3.2 INITIAL CAPITAL CONTRIBUTIONS; COMBINED UNITS; ADDITIONAL
INTERESTS.
(a) All Initial Common Units (other than the Employee
Units), to the extent issued, shall be issued and sold for a price of
$0.10 per Common Unit (or such greater price as may be determined by
the Board). All Initial Preferred Units, to the extent issued, shall
be issued and sold for the price of $1,000,000 per Preferred Unit.

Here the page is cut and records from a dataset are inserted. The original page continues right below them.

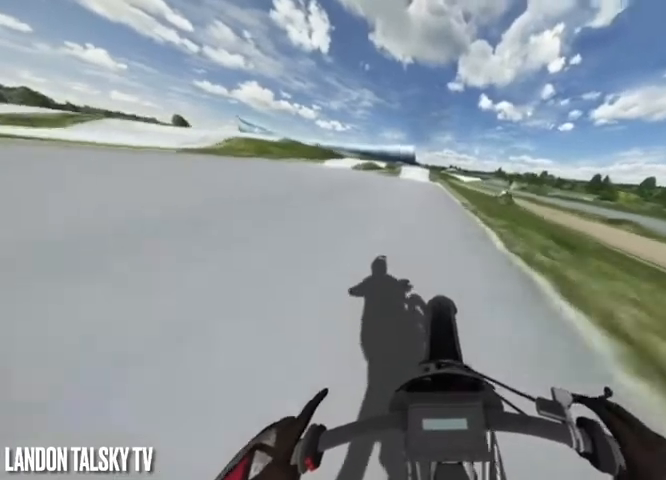
{"dt_ms": 500, "buttons": ["R2"], "left_stick": "center", "right_stick": "right", "events": [[375, "right_stick", "right"]]}
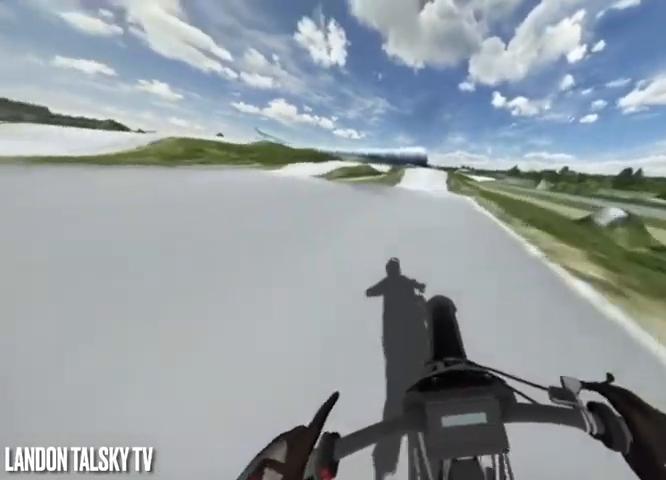
{"dt_ms": 500, "buttons": ["R2"], "left_stick": "center", "right_stick": "right", "events": []}
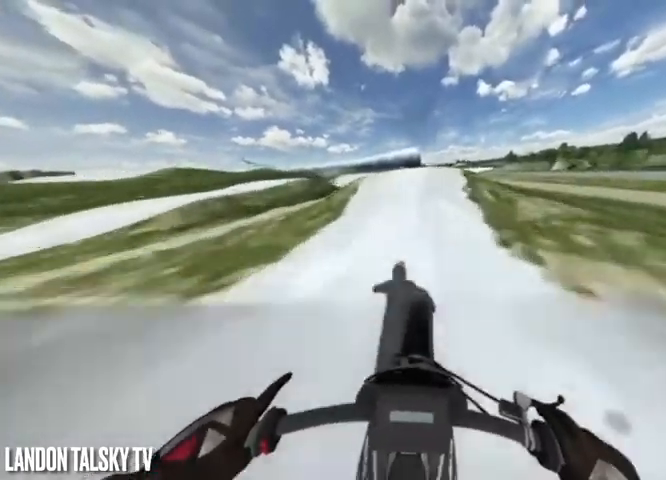
{"dt_ms": 500, "buttons": ["R2"], "left_stick": "center", "right_stick": "right", "events": [[42, "right_stick", "center"], [417, "right_stick", "right"]]}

(b) All Units (other than Employee Units) authorized under
Section 3.1 shall be issued as part of Combined Units in accordance
with this Section 3.2(b). Five hundred thousand (500,000) Common
Units and five (5) Preferred A Units shall be issued to KAP Group LLC
as five (5) Combined A Units, each Combined A Unit consisting of one
hundred thousand (100,000) Common Units and one (1) Preferred A Unit.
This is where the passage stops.